Everything was planned ahead — starting from the costumes, usage of colours, props, and so on. Before executing something, I would always place myself in the shoes of the character, and see if the audience would like it. For example, I made sure that the production designs were Indian-ised so that it established a connection in the minds of those who watch the film. On a personal level, 2.0 was a different experience because usually, I work with carpenters and painters, but for this one, I worked with 3D model animators. It was a huge learning curve for me as well. Would you believe if I say it took more than seven months to design the vehicles alone for the Endhira Logathu Sundariye song? Shankar made it easy for us. He is clear about what he wants. I sketched the basic set, after which it was converted into a 3D format. After discussions, we worked in sync with the CG team. Without my assistants, 2.0 wouldn’t have been possible.

Costume designer, Rocky Star

Rocky S Rocky S (Photo credit: Rocky S/Facebook)

2.0, a sequel to Enthiran, was not an easy film to work on, and I didn’t want to go with a similar set of looks that the makers had in Enthiran. I was extremely thrilled when I knew I was going to be on board for a Rajini sir film. Superstar is like this canvas who can fit into anything, and he is one of the easiest people to work with. There are heavy dance movements in the songs, and I did my best to keep the outfits the way they had to be.

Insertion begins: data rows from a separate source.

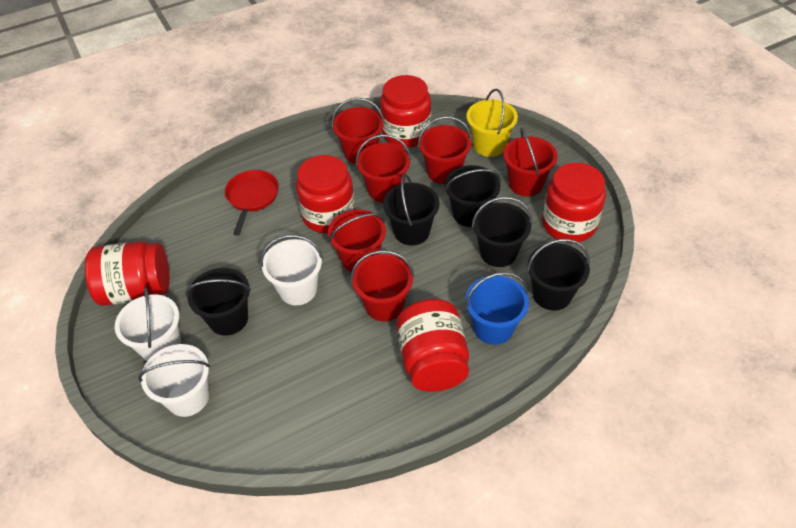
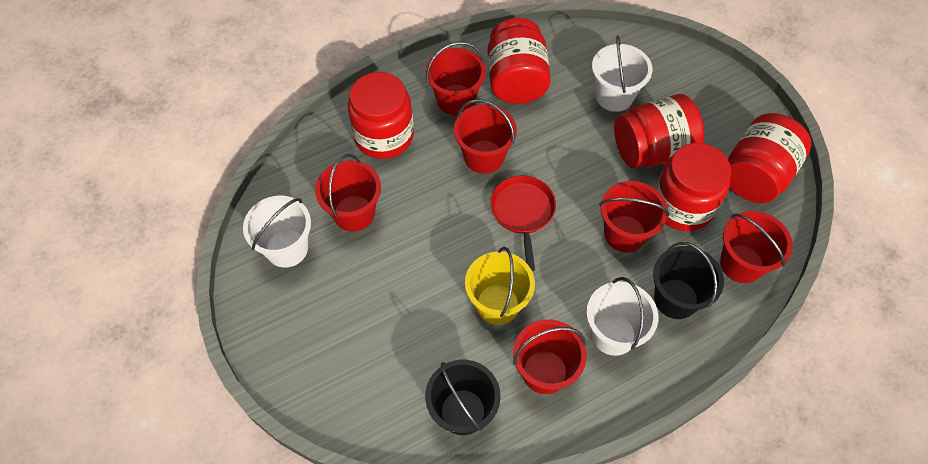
black bucket: 5 -> 2
blue bucket: 1 -> 0

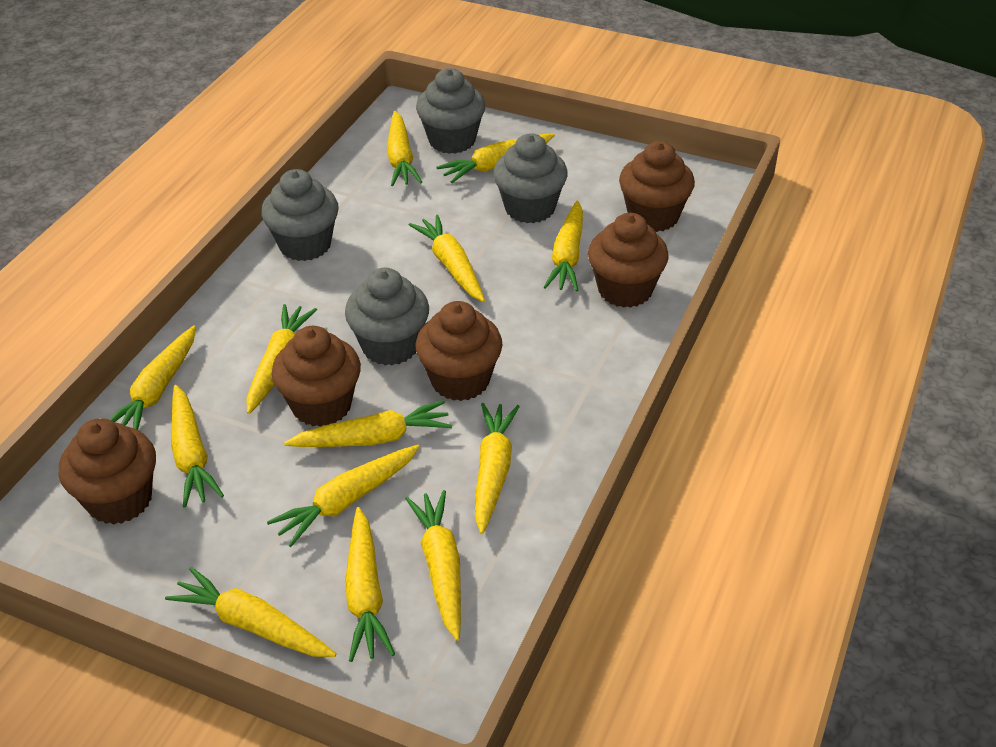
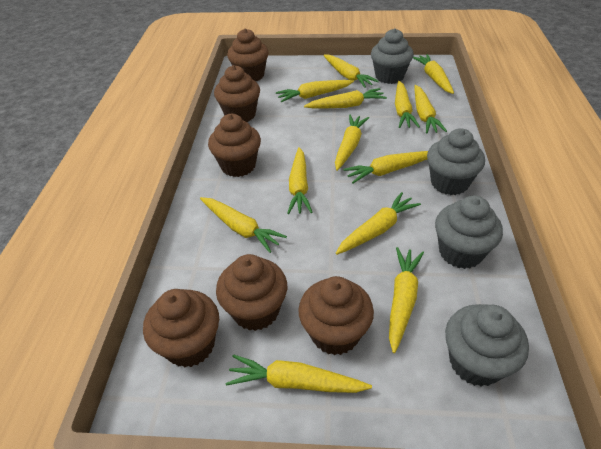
brown cupcake: 5 -> 6

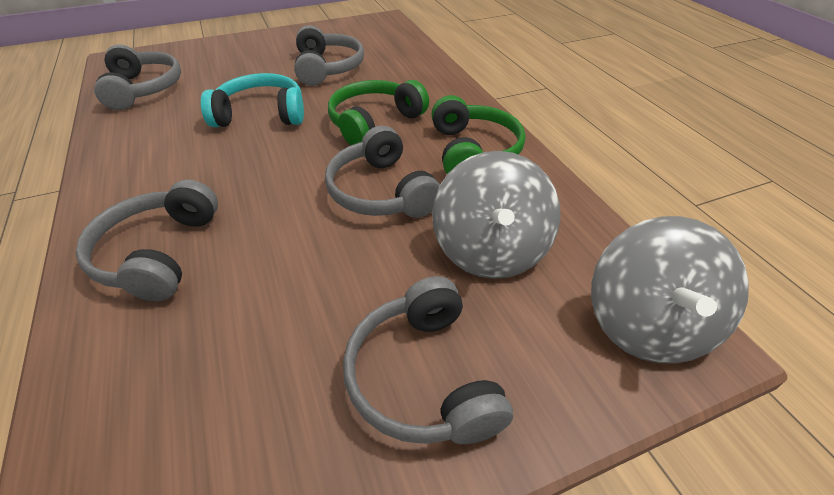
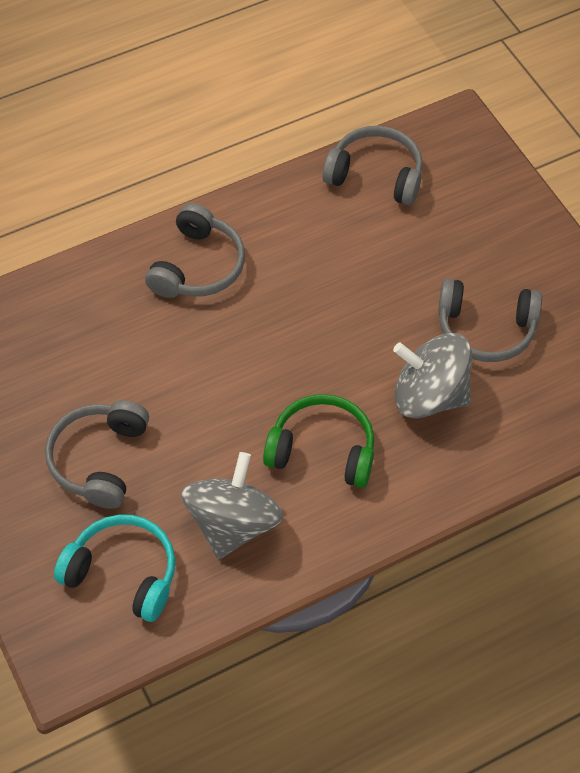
green headphones: 2 -> 1
grey headphones: 5 -> 4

As for Akshay Kumar, I know him for many years, and my first film was with him. He has a great sense of fashion. I have always wanted to explore new realms, but I do justice to whatever I do. I came with a certain vision, and Shankar ensured that we were going in the same direction. He helped me realise my dreams and provided me with everything that he could.

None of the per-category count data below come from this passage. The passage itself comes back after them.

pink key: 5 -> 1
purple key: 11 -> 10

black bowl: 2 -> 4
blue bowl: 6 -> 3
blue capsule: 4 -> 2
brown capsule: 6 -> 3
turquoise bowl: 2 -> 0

VFX Supervisor, Srinivas Mohan

Srinivas Mohan Srinivas Mohan (Photo credit: Srinivas Mohan/Facebook)

From storyboarding, each step of 2.0 has been different. To make a film of this magnitude in India is no joke. 2.0 has more than 2,150 VFX shots, so you can imagine the amount of hard work we would have put in. Each shot needed several layers of visual effects to arrive at the desired output. Shankar, as a filmmaker, believes in pushing the limits of technology, and his meticulous planning with pre-visualisation comes handy.

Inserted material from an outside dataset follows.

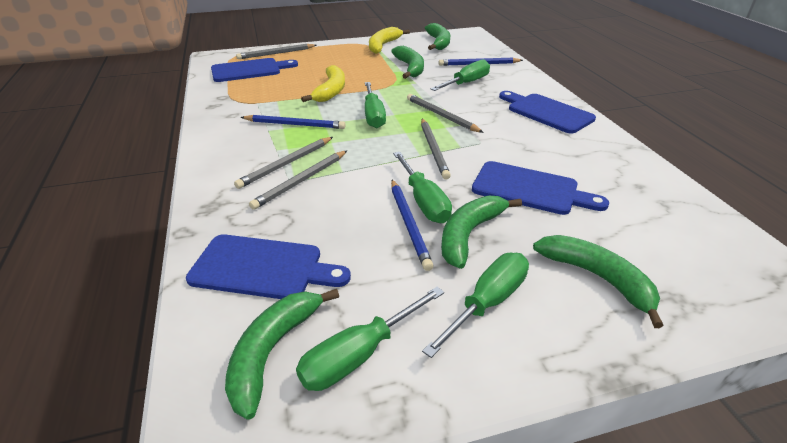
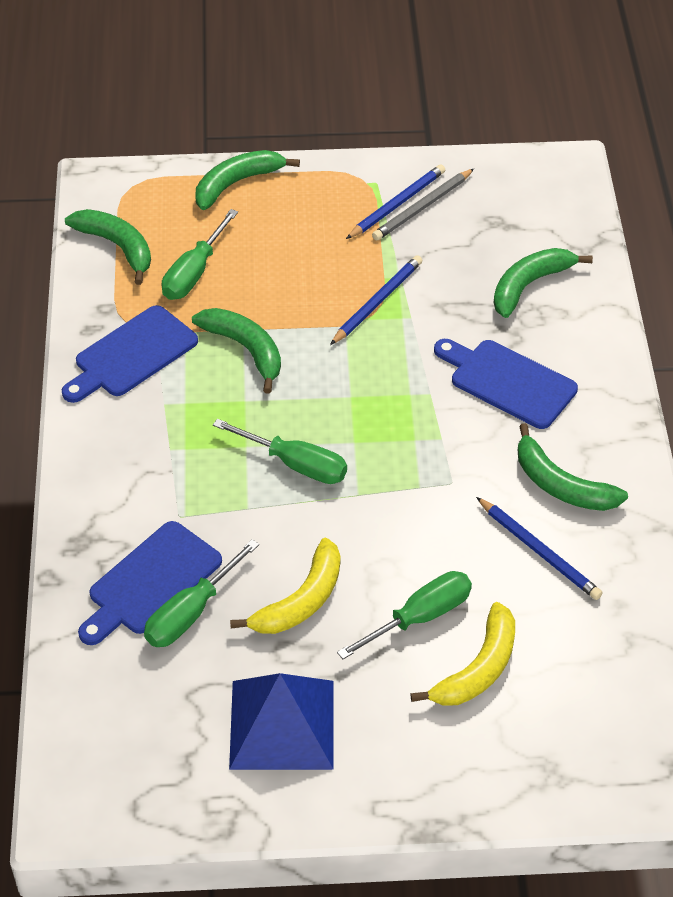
blue cutting board: 4 -> 3
blue pyramid: 0 -> 1
green screwdriver: 5 -> 4
grey pencil: 5 -> 1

Every microsecond you see is Shankar’s idea which was executed. He speaks a global cinematic language and there is nothing to beat that feeling of bringing his vision to life. The past three months had been crazy, and there was no time for even a catnap! But he is a thorough professional. The day Shankar narrated the script, I knew that 2.0 was going to be at least 10 times bigger than Enthiran. I have been working with him since his Boys’ days. People will watch a film on the big screen only if there is grandeur and 2.0 has, of course, set a benchmark.

Stunt director, Stunt Silva

Stunt Silva Stunt Silva (Photo credit: Stunt Silva/Facebook)

The best thing about 2.0 is that I got to meet some of the best action choreographers from Hollywood like Kenny Bates. Over the past few years, stunts in Tamil cinema have been veering towards raw action. It was wonderful working with Rajini sir, and I consider this as a blessing in my life. I remember once he got badly injured on the sets but never made a fuss about it. We were worried and forced him to visit a hospital nearby. Even the next day, he showed up for the shooting despite quite a few stitches on his leg. He also made sure the fight sequences were spontaneous, and not rehearsed. He wore a 40-kg outfit for Chitti’s character and with that, he performed all the stunts.

Choreographer, Bosco Martis

Bosco Martis Bosco Martis (Photo credit: Bosco Martis/Facebook)

Rajini sir is too cool. He appears normal off the sets but transforms into a different person the moment he wears the costumes. His energy is unmatchable. Also, the kind of adulation people have for him is just unbelievable. There were two or three suggestions that he made during the shooting of Enthira Logathu Sundariye song — like how he wanted to sit on a big throne. It worked in his favour.

In Bollywood, we take four days to finish a song, but with Shankar sir, it took eleven days. He gave us the freedom to work on our own pace. Also, I enjoyed working with Amy. Amy thinks she is not a great dancer, but she pulls off even a difficult step effortlessly.